Some of us are self-medicating in ways that we normally never would. By the way, if you’re at the grocery store buying chocolate and can’t find any, it’s because I ate it all.

But seriously, alcohol and drug consumption is booming (Nielsen reported a 54 percent year over year increase in alcohol sales during the initial pandemic surge in mid-March). That is terrifying considering how that alcohol consumption had been steadily rising for 25 years, even before the pandemic. We really don’t know what damage we will all be left with psychologically, physically, and culturally after the pandemic passes.

So, again, it’s essential to find ways to express your feelings, to feel validated for having them and to know you are not alone. We may have a country that is quite divided, but bottom line, we are actually all in this together. Never has it been clearer that we are as connected as the bones in that old song – our knee bones are connected to our leg bones and so on. There is no getting around it.

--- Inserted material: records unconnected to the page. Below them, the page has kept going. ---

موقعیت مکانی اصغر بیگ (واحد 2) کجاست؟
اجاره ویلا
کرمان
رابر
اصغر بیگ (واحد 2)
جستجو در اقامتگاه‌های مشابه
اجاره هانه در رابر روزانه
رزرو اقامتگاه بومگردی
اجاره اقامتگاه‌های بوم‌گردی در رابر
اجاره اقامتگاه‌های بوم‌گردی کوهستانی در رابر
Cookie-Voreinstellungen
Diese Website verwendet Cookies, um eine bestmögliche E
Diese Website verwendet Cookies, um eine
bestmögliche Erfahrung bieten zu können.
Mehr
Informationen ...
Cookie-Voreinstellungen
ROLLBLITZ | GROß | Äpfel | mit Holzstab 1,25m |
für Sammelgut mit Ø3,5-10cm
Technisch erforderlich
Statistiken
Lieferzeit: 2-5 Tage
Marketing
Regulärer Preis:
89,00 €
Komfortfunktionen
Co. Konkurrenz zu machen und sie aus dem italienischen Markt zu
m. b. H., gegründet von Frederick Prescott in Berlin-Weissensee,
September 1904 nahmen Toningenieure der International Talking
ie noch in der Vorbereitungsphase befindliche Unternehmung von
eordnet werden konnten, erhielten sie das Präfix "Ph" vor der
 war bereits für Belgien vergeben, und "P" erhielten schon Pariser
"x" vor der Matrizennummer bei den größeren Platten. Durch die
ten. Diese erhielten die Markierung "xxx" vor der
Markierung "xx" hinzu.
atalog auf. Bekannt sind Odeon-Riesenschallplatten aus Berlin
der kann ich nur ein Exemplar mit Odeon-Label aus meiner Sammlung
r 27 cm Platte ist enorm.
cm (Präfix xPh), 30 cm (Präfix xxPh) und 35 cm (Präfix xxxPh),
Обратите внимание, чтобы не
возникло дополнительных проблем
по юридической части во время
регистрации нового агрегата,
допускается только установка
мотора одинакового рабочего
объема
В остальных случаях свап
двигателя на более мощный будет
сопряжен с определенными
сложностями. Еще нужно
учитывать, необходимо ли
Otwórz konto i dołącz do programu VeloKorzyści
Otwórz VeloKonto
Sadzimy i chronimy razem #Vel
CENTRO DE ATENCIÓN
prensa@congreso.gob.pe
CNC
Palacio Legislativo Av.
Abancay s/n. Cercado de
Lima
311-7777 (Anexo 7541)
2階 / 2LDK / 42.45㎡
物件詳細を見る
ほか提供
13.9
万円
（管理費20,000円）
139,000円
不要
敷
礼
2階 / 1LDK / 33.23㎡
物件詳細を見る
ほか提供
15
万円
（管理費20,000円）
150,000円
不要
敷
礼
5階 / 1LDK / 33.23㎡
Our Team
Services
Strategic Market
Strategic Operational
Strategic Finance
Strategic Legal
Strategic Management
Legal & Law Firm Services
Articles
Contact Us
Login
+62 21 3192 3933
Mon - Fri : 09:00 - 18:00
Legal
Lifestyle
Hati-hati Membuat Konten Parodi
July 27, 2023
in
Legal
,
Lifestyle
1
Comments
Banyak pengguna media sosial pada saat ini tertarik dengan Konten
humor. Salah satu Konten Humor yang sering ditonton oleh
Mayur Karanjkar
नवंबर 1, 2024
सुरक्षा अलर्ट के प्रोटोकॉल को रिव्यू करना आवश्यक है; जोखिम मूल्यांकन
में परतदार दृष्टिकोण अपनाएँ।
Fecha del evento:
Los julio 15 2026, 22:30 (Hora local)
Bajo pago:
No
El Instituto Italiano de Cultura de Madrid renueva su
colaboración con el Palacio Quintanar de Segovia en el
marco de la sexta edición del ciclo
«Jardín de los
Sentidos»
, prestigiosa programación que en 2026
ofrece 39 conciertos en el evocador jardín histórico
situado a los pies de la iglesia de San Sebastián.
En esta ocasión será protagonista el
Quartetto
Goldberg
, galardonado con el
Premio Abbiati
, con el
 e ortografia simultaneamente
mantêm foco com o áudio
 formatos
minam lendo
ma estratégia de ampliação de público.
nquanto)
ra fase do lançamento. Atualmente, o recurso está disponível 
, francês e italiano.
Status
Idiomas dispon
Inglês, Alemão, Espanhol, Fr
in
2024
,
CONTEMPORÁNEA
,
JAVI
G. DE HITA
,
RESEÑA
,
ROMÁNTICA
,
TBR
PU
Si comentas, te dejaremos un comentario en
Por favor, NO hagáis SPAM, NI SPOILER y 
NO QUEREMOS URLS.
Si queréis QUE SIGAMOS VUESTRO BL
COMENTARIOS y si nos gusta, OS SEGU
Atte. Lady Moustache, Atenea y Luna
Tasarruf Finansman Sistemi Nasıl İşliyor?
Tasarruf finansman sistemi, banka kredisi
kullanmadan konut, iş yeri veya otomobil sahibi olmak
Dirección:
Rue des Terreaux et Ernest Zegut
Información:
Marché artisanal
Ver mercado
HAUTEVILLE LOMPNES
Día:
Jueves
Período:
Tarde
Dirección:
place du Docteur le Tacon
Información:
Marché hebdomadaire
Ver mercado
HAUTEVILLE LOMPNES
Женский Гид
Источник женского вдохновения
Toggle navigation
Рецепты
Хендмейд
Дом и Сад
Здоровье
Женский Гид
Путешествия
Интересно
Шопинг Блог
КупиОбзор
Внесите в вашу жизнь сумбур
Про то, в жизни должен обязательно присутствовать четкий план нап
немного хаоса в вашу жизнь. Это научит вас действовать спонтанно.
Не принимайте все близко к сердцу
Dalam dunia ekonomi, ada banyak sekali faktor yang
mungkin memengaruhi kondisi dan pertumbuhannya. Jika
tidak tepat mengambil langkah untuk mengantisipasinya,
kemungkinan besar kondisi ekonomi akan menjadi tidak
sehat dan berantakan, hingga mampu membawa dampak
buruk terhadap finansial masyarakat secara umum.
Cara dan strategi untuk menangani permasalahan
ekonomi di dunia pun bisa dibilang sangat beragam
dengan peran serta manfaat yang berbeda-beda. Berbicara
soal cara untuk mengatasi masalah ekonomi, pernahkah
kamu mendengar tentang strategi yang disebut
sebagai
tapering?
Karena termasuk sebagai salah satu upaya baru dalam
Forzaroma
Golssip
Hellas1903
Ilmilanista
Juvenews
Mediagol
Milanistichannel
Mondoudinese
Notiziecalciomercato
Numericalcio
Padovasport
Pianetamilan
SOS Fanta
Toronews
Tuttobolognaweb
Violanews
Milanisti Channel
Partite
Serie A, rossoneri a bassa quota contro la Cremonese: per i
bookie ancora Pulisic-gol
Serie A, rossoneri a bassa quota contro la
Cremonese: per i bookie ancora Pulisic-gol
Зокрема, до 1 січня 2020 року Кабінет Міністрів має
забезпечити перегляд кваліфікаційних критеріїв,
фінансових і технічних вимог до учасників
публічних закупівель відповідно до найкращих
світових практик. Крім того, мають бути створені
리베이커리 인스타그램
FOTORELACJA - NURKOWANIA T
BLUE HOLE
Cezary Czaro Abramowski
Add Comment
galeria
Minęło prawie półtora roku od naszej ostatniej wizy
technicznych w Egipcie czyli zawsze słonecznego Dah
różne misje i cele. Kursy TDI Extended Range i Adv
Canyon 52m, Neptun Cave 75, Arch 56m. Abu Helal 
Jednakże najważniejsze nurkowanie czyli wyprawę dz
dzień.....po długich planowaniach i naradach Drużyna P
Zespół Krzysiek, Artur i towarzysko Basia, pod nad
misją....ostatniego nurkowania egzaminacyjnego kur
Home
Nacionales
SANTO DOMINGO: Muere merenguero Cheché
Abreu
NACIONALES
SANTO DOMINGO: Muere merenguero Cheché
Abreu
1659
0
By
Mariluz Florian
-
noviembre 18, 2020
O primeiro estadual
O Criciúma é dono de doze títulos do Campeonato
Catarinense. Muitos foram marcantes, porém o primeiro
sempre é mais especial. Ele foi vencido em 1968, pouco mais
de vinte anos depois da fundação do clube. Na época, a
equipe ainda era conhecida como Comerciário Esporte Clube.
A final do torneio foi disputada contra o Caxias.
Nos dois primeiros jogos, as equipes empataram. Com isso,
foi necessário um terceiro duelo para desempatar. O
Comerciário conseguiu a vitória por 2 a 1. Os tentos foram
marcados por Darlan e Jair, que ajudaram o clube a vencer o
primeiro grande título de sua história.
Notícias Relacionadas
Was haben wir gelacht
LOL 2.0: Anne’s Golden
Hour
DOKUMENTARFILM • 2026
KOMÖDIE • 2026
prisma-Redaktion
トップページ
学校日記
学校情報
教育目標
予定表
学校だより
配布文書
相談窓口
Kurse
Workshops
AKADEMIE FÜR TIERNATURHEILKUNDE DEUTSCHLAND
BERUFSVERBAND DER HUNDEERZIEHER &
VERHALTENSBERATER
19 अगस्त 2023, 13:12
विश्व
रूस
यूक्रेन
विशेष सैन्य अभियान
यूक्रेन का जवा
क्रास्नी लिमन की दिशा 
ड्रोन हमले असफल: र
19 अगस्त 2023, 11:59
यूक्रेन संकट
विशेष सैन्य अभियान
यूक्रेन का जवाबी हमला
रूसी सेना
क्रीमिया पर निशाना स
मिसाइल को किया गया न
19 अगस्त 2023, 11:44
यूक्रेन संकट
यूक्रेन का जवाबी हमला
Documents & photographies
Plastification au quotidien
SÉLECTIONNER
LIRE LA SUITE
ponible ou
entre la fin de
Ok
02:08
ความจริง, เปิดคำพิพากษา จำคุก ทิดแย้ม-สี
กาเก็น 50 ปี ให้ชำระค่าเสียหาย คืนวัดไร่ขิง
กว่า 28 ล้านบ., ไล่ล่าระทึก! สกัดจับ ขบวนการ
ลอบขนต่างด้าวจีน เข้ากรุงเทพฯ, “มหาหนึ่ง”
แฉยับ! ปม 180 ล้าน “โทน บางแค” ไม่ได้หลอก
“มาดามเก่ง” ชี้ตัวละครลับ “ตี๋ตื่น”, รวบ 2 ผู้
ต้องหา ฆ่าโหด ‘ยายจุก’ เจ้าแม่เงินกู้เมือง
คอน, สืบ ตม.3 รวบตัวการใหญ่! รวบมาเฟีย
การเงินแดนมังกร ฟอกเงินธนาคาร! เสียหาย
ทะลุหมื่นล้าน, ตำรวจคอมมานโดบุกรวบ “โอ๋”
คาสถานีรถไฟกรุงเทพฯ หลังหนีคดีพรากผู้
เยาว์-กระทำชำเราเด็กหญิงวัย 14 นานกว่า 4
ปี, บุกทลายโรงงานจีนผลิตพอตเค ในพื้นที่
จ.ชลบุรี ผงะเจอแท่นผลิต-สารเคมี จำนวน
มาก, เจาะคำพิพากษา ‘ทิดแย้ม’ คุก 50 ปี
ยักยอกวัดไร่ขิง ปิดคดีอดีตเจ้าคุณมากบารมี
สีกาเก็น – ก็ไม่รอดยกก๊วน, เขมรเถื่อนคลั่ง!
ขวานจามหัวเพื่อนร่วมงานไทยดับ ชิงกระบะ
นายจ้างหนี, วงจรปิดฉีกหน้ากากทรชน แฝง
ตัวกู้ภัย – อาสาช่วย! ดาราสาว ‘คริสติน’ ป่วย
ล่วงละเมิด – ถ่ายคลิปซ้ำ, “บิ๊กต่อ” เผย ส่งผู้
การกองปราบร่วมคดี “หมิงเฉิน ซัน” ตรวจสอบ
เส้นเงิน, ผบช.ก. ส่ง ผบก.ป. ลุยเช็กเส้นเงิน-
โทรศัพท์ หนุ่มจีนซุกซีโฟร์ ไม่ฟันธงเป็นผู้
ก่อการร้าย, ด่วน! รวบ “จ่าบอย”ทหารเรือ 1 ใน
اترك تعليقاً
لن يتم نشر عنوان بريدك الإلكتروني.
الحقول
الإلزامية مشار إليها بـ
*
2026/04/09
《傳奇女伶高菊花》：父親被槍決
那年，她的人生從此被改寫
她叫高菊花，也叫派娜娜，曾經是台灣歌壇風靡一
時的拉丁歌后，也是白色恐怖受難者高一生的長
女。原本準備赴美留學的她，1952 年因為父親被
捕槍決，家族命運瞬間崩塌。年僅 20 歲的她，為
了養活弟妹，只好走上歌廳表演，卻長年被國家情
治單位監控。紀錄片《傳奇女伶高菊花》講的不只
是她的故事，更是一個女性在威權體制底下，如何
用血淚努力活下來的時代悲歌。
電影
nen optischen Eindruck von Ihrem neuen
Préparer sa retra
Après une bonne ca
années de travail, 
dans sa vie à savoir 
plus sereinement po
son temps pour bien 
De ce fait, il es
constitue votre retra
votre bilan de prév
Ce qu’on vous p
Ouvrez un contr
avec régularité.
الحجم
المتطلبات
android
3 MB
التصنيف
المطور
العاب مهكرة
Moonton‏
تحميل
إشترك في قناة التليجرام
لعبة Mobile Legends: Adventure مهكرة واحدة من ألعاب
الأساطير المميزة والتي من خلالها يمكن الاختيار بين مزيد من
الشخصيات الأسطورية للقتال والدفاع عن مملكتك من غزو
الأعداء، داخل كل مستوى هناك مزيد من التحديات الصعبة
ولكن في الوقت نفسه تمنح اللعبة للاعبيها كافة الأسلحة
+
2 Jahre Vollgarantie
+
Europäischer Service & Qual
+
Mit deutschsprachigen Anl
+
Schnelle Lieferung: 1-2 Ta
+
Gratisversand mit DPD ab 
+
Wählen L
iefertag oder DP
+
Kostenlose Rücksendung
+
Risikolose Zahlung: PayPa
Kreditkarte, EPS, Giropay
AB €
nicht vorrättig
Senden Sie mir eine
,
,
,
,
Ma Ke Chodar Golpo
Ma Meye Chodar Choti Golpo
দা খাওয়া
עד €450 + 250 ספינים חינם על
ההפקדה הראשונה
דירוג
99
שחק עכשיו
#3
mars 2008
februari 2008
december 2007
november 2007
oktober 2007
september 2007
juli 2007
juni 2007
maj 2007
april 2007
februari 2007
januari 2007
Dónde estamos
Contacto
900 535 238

So, here’s my request: ask a friend or acquaintance how they are doing and really hear them out. Listen to their litany of woe and do not judge. Validate. One person’s little problems are another person’s crisis. Your job is to empathize and support. Acknowledge. Be there. Be attentive. Err on the side of loving kindness. And when that is done, be kind to yourself and seek the reciprocity you deserve. We will get past this if we help each other through.